My one regret of my college career is not taking more biology courses so I could more quickly mentally boot-up to field science. Perhaps if I had taken fewer history courses, tomorrow I will regret having said that.
For those of us who believe climate change is real and will effect planetary function and human society, the problem is we don’t know how to talk about climate change in the lower case. CLIMATE CHANGE for believers is all caps, to include some exclamation points.
I was on a panel discussion at a Milwaukee symposium to represent the agricultural perspective to climate change. It happened that I spoke last. What was noticeable was the sheer passion of my fellow presenters; two lawyers and the biology professor. Their vast knowledge, their data points, the BTUs, the tons of carbon, heating degree days, species extinctions, civilizational risk, all of it the routine Armageddon. Their presentations were scary as they were valid, delivered with an Old Testament zeal to please pleaseplease do the right thing and avoid the apocalypse.

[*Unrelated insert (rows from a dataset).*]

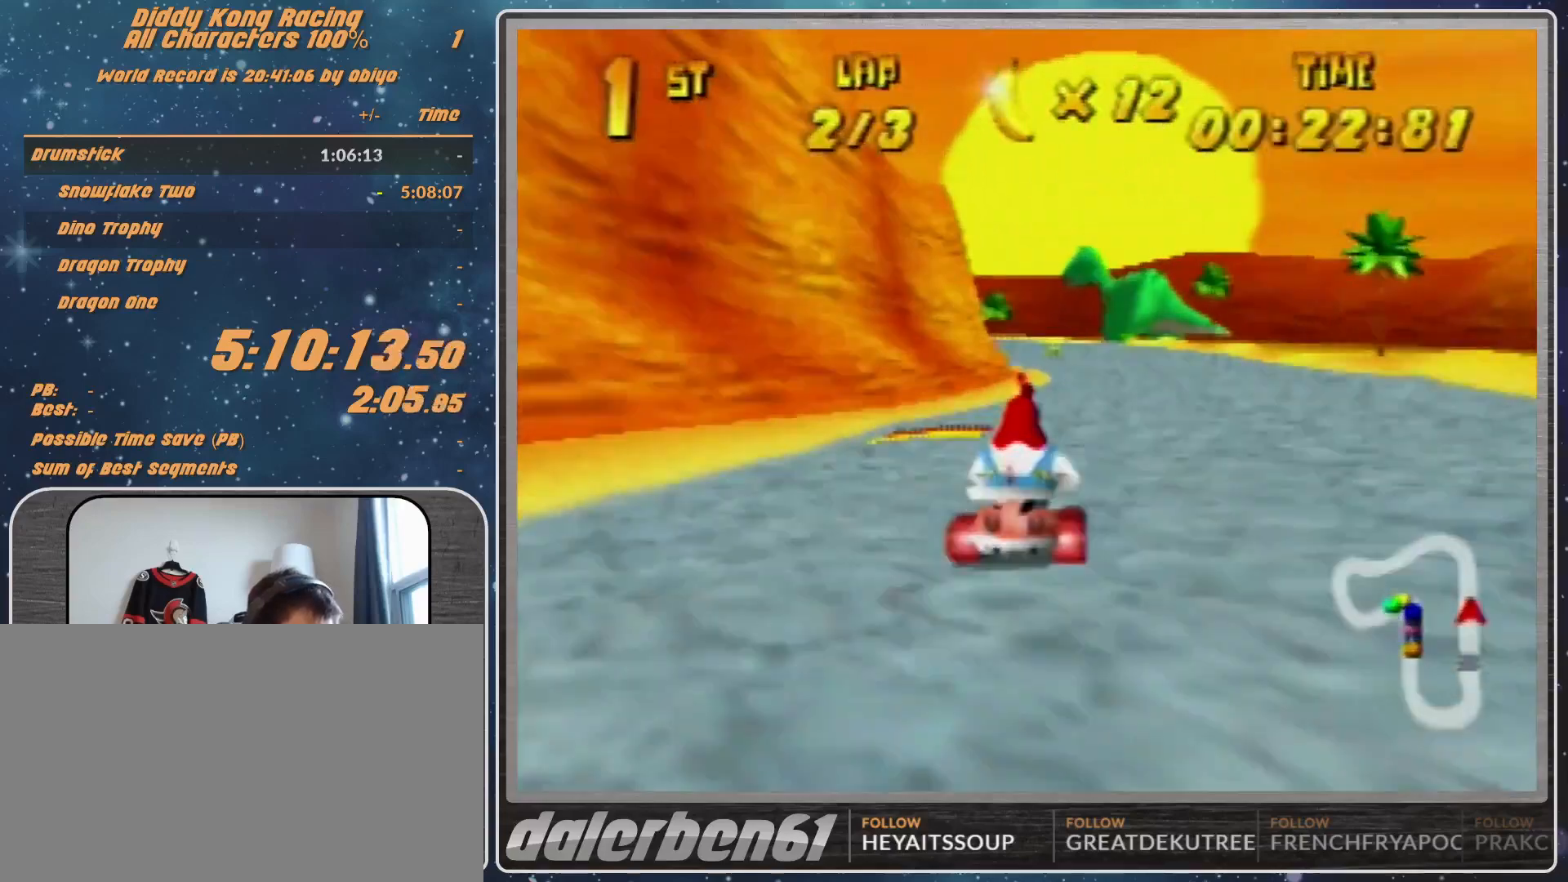
{"buttons": [], "left_stick": "left", "events": [[33, "A", "down"], [33, "R1", "up"], [100, "A", "up"], [167, "left_stick", "left"]]}
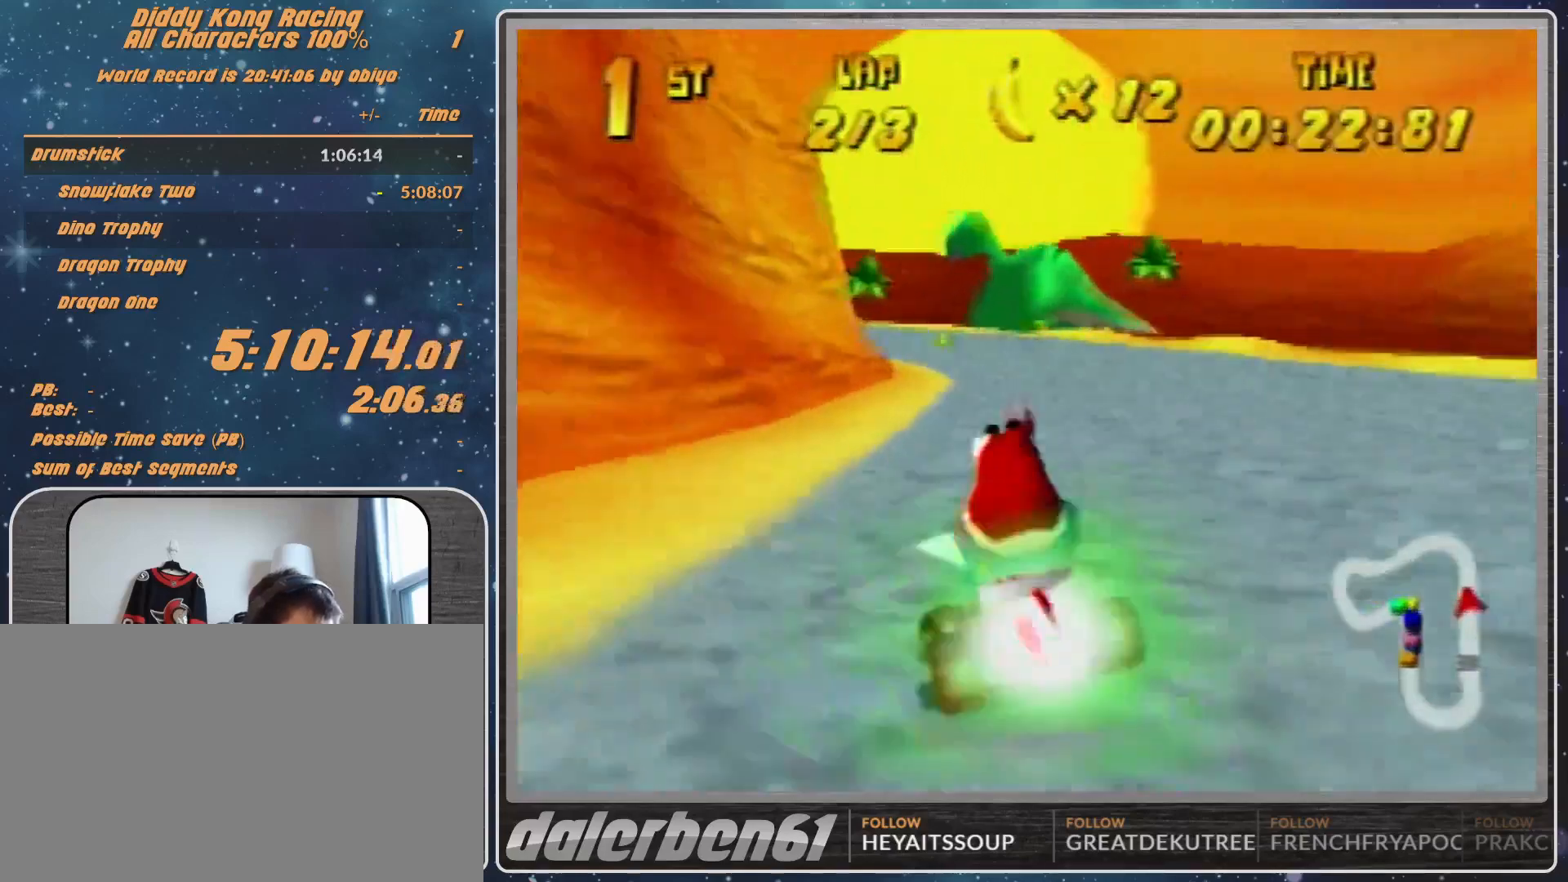
{"buttons": [], "left_stick": "left", "events": []}
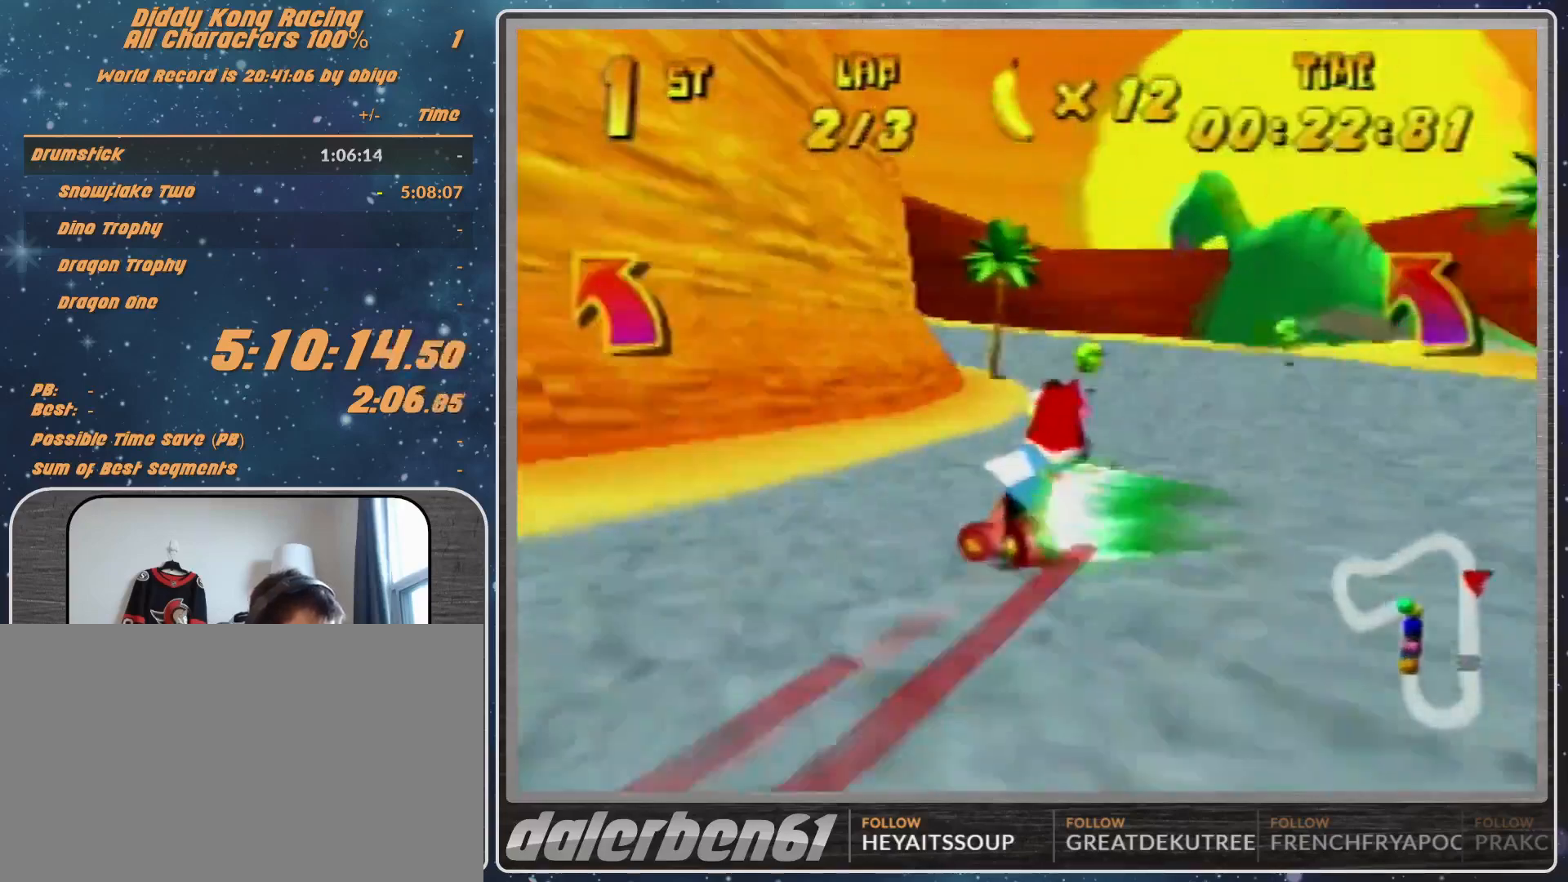
{"buttons": [], "left_stick": "left", "events": [[200, "B", "down"], [200, "R1", "down"], [300, "B", "up"], [300, "R1", "up"]]}
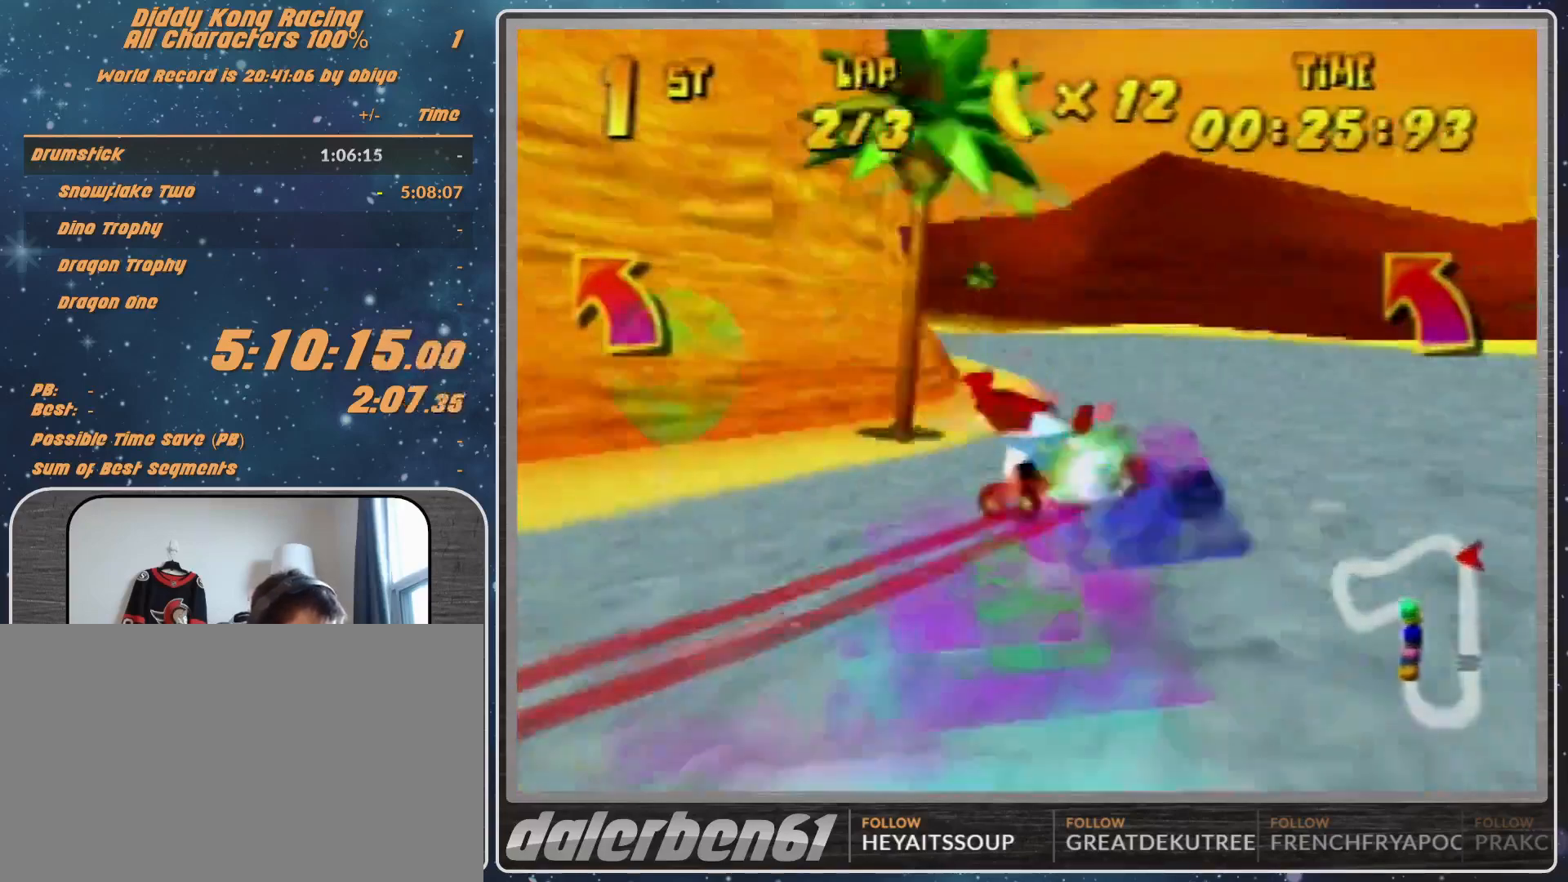
{"buttons": [], "left_stick": "up-left", "events": [[233, "A", "down"], [267, "A", "up"], [367, "A", "down"], [400, "A", "up"], [500, "left_stick", "up-left"]]}
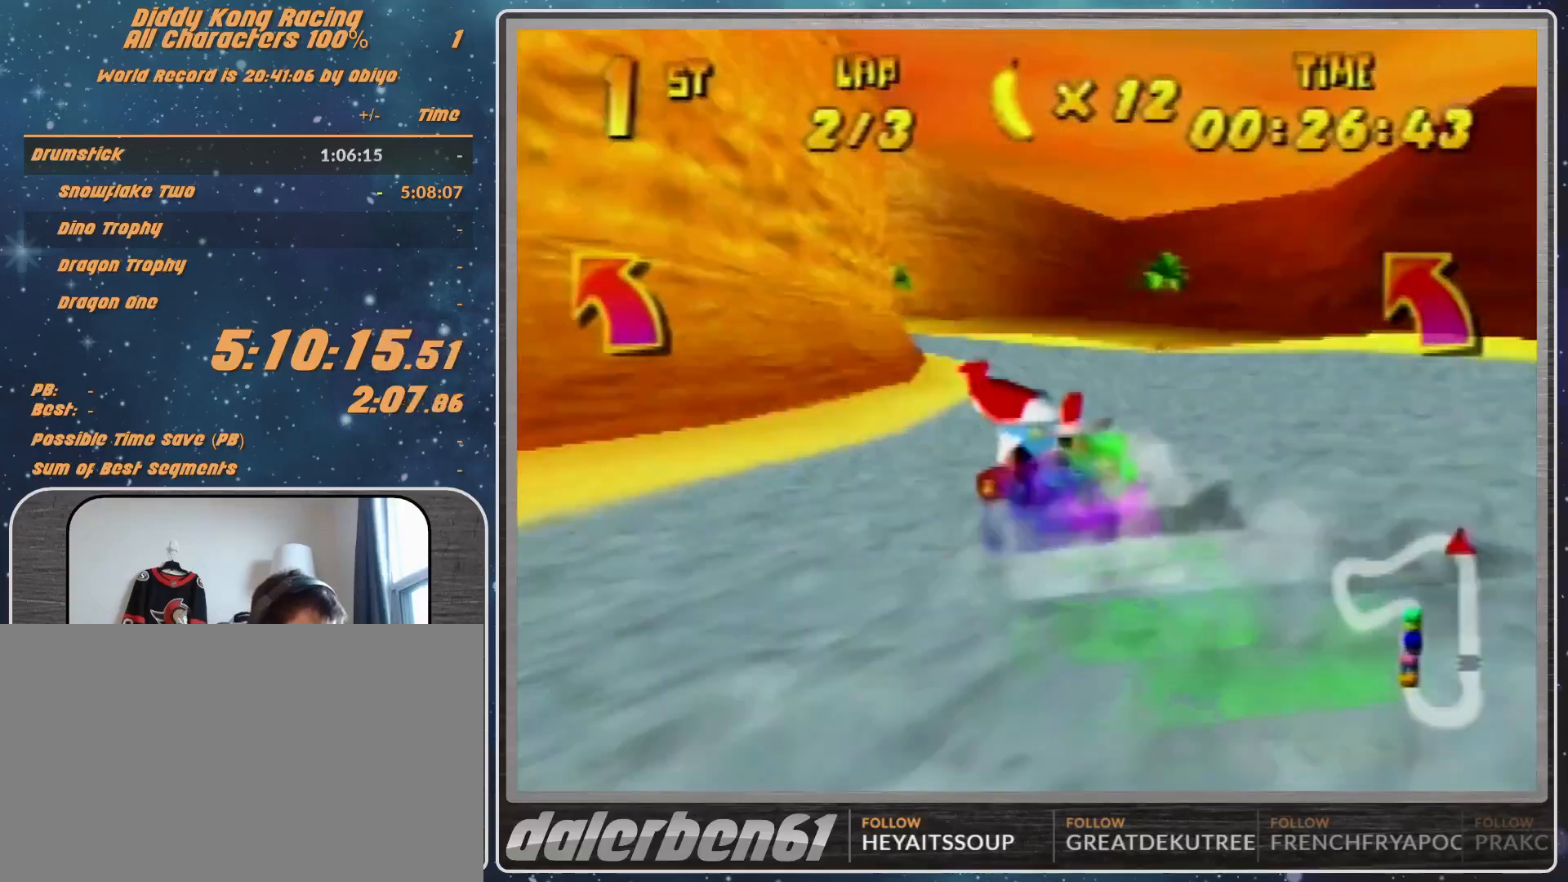
{"buttons": [], "left_stick": "up-left", "events": [[200, "A", "down"], [267, "A", "up"], [367, "A", "down"], [400, "A", "up"]]}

Perhaps the problem of our national discussion of climate change is the core heat of that discussion, never mind that it is real and scientifically cogent. The well-meaning intensity of climate change and its consequences reminds too many of the Chicken Little mantra. The talk about civilizational collapse, of sea rise, of agricultural lands turned to desert, what some pose as an uninhabitable planet, all in the hope of bringing about cultural and behavioral sobriety regarding climate change. To be dutifully followed by solar, wind, carbon credits, mass transit, less fertilizer, less red meat, carbonless energy, carbon sequestering. All of which needed to begin yesterday, because it’s such abundant common sense. Never mind climate change for many of our brethren is not such common sense.
As Jane Austen pointed out, sense and sensibility is not very common. The general public’s response to climate change has been somewhere between dismissive, resistant and fraud, including a blatant and crippling political backlash against climate alarmism, egg-head science, because God won’t let this happen, and if it does, it’s God’s will, as all Kamikaze pilots understood.
If we who support climate change initiatives had better studied American history and its moods we might have foreseen the popular negation of climate change by a public that generally doesn’t do the science, yet enjoy its benefits at every turn of our lives. To suspect it is an intrinsic human characteristic that we don’t want to know how things work, as long as they do, and we are righteously indignant when they don’t.
Where does public discussion of climate change go once the science has been politicized? Do we have to wait until the signs are so obvious we all universally comprehend? Isn’t an ice-free Arctic ocean climate signal enough? Ocean temperatures? Sea rise? Storm intensity? Has the enclave of denial become so resistant that we cannot act effectively before even more extreme consequences prove the fact? It does seem that cities, states and corporations are elected to address climate change without federal support.
Similarly are American corporations, our banking institutions, the stock market increasingly willing to steer the economics of alternatives? Will there be a black-list of non-complying business, communities and states, as is the routine of commerce that clearly understands the consequences of a failed practice, be it pesticide residue or worker health and safety. There is not a corporate board on this planet that doesn’t understand the economic free-fall of climate change.
Perhaps, like many issues of American history, where public mood is the operative factor, that mood will change. A light will go on and they will “get it.” If America has shown itself capable of one thing in our history, we know how to play catch-up. To wonder if this habit might be flawed when it comes to climate change.